Another Caloocan teen turns up dead, hands bound

/ 06:20 AM September 15, 2017

Michael Angelo Remecio

The parents of a 16-year-old boy who has been missing for nearly three weeks are certain that a decomposing body found in a stream in San Jose del Monte, Bulacan, is that of their son, Michael Angelo Remecio.

Remecio’s mother, Genevie, 39, said he left their house in Barangay 176, Caloocan City, at 9 p.m. on Aug. 25, hoping to make some money by driving a tricycle. When he failed to come home, she filed a missing persons report with barangay officials on Sept. 1.


At 3:20 p.m. Wednesday, a male body was found in a stream at Evergreen Subdivision, Barangay Gaya-Gaya in SJDM by scavengers who noticed a foul smell.


The body was in such a bad state, making it impossible to make out any identifying marks or features, SPO1 Edcel Israel, commander of SJDM’s Police Community Precinct 2, told the Inquirer on Thursday.

The only thing they were certain of was that the victim was male. He was wearing a black shirt and basketball shorts and his hands had been tied together with a nylon cord.

When Genevie and her husband, Dionisio, learned about the discovery, they went to Bulacan that same afternoon and through the clothes on the body, positively identified him as their missing son.

Israel said it was possible that the body was dumped elsewhere and carried downstream by the current, only to surface after floods caused by Tropical Depression “Maring” subsided.
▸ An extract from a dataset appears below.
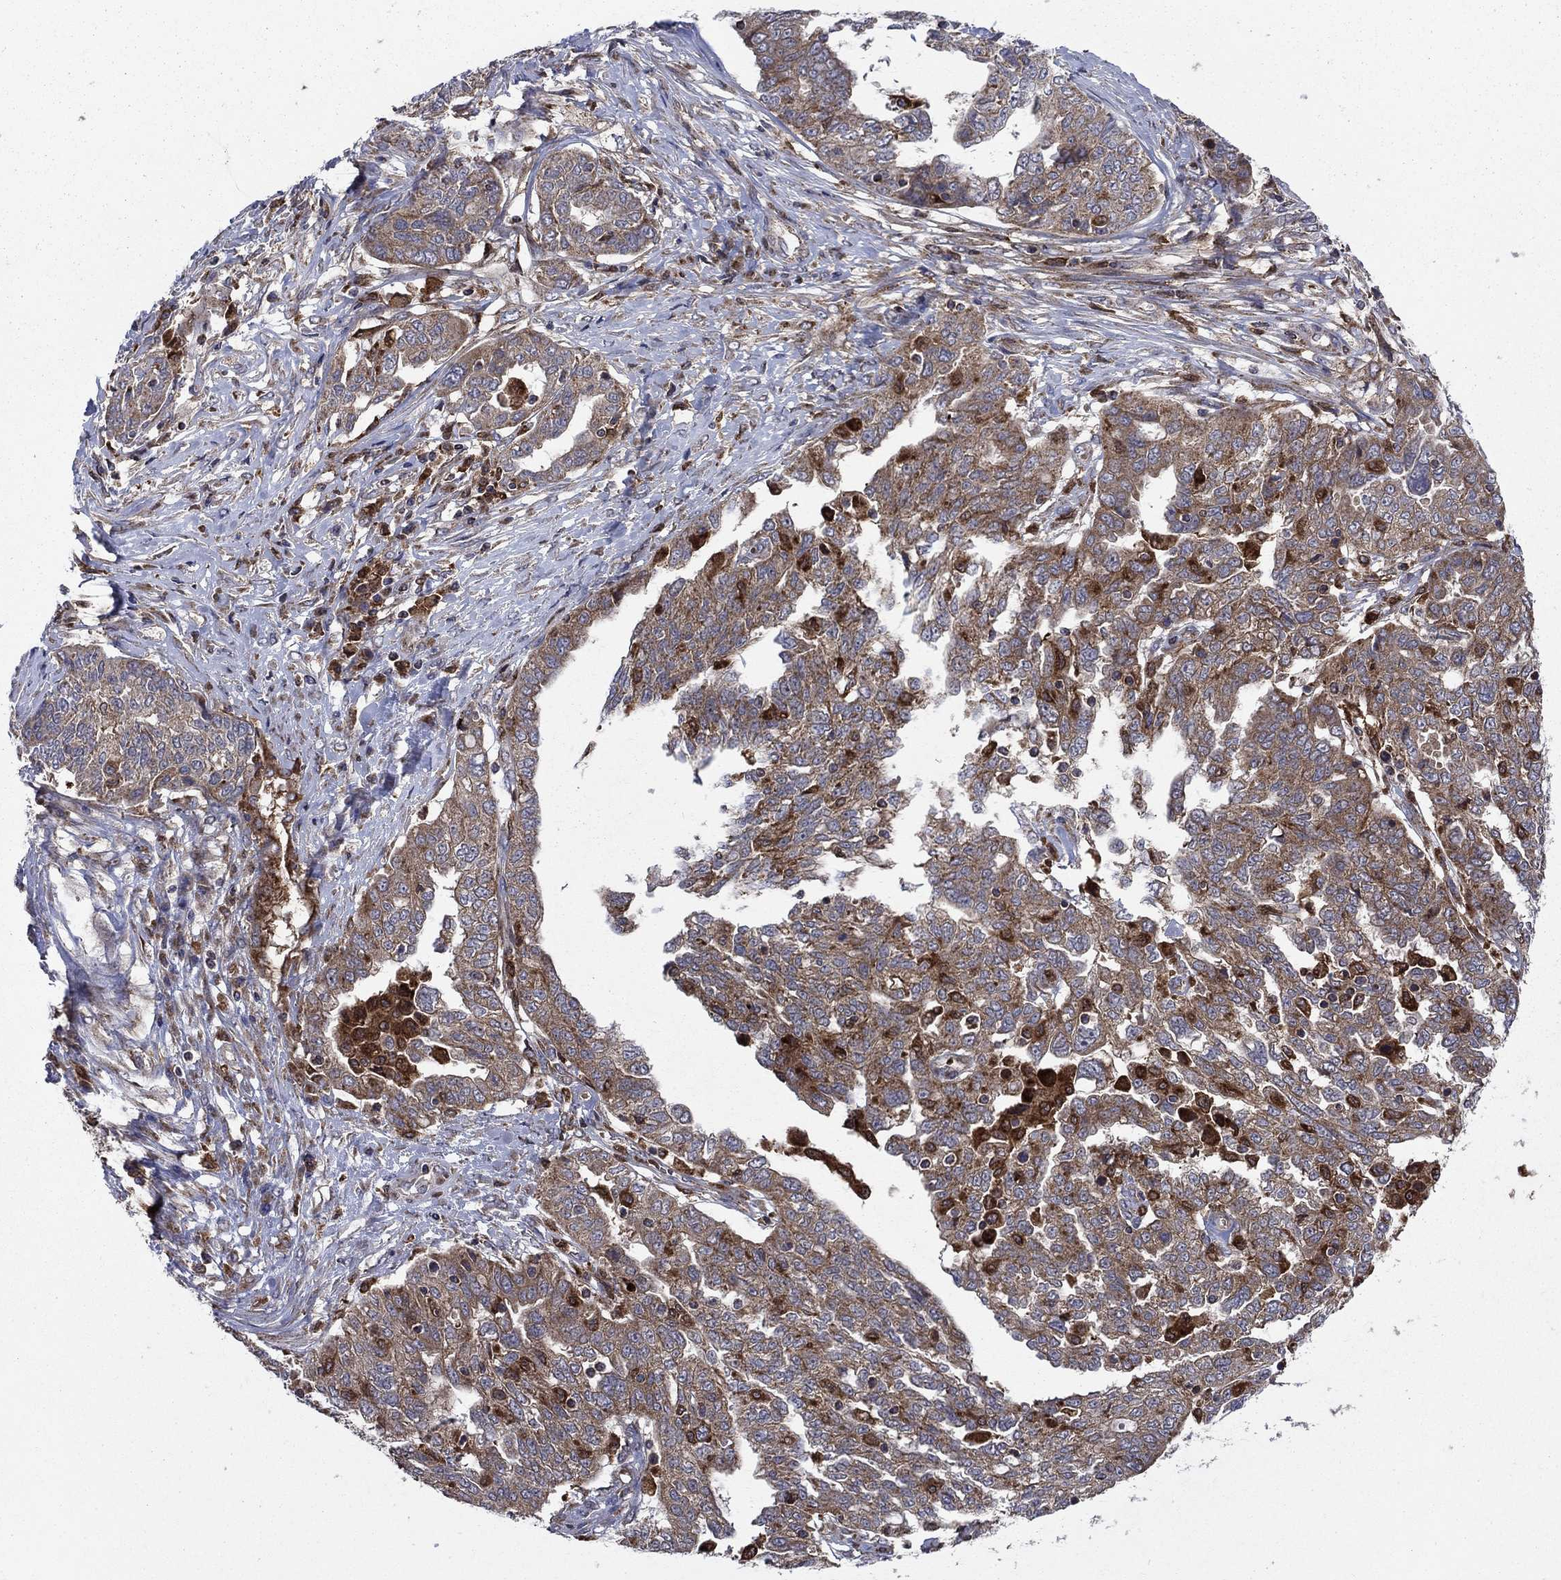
{"staining": {"intensity": "moderate", "quantity": "25%-75%", "location": "cytoplasmic/membranous"}, "tissue": "ovarian cancer", "cell_type": "Tumor cells", "image_type": "cancer", "snomed": [{"axis": "morphology", "description": "Cystadenocarcinoma, serous, NOS"}, {"axis": "topography", "description": "Ovary"}], "caption": "The immunohistochemical stain labels moderate cytoplasmic/membranous staining in tumor cells of ovarian serous cystadenocarcinoma tissue.", "gene": "RNF19B", "patient": {"sex": "female", "age": 67}}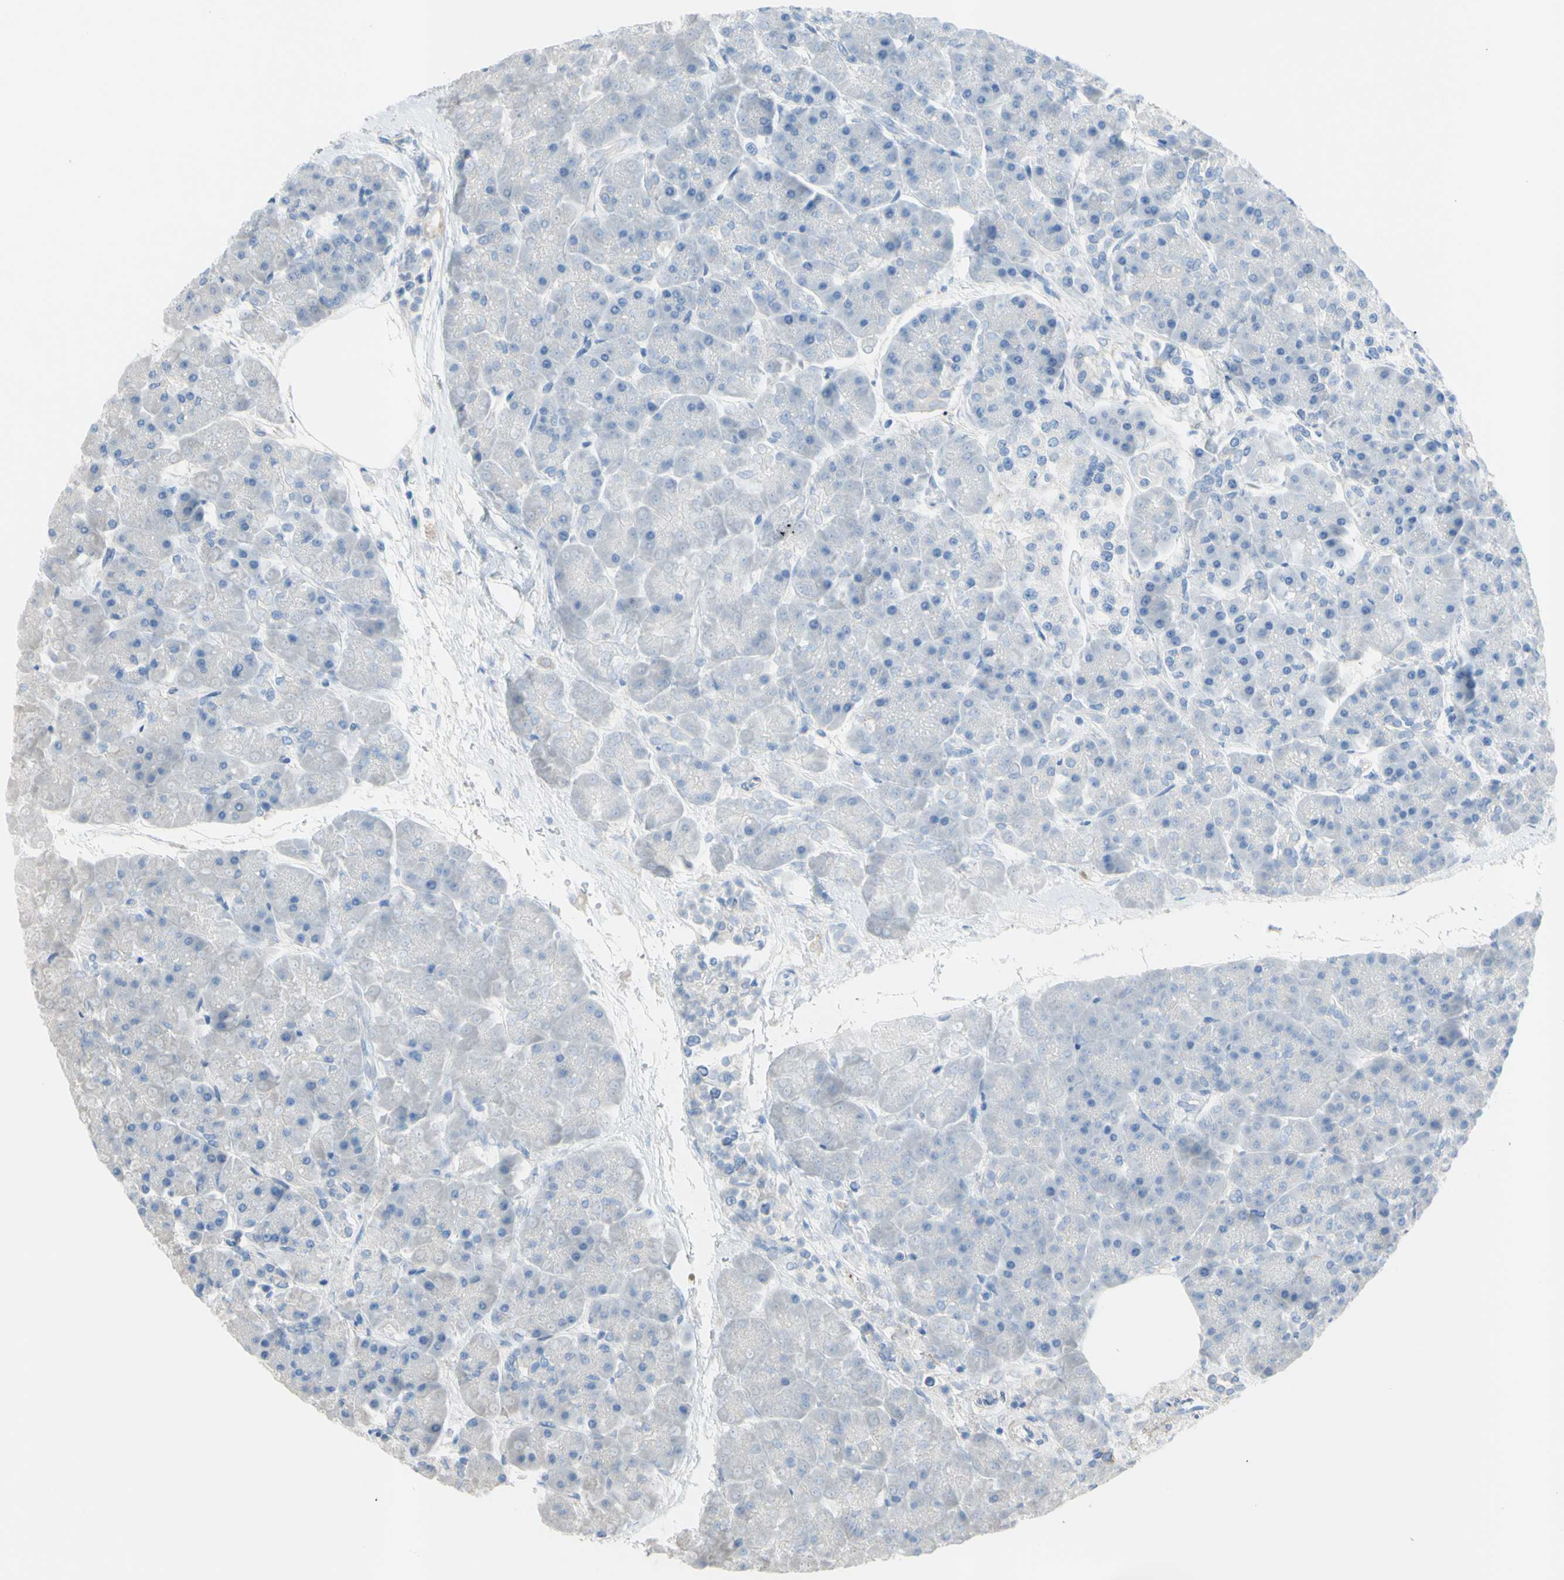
{"staining": {"intensity": "negative", "quantity": "none", "location": "none"}, "tissue": "pancreas", "cell_type": "Exocrine glandular cells", "image_type": "normal", "snomed": [{"axis": "morphology", "description": "Normal tissue, NOS"}, {"axis": "topography", "description": "Pancreas"}], "caption": "DAB immunohistochemical staining of normal human pancreas shows no significant staining in exocrine glandular cells.", "gene": "TMEM59L", "patient": {"sex": "female", "age": 70}}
He confirmed that the stream where the victim was found passes through Caloocan City.

Should the body be proven to be Remicio’s, he would be the third teenager killed under mysterious circumstances in Caloocan City last month after 17-year-old Kian Loyd delos Santos and 19-year-old Carl Angelo Arnaiz.

For now, the body remains at a funeral home in SJDM pending the results of an autopsy and a DNA test.


Remecio’s parents said they could not think of a possible motive for their son’s killing as Genevie described him as a selfless, helpful teenager who enjoyed making friends.

“He became a tricycle driver because he wanted to help us,” she told the Inquirer.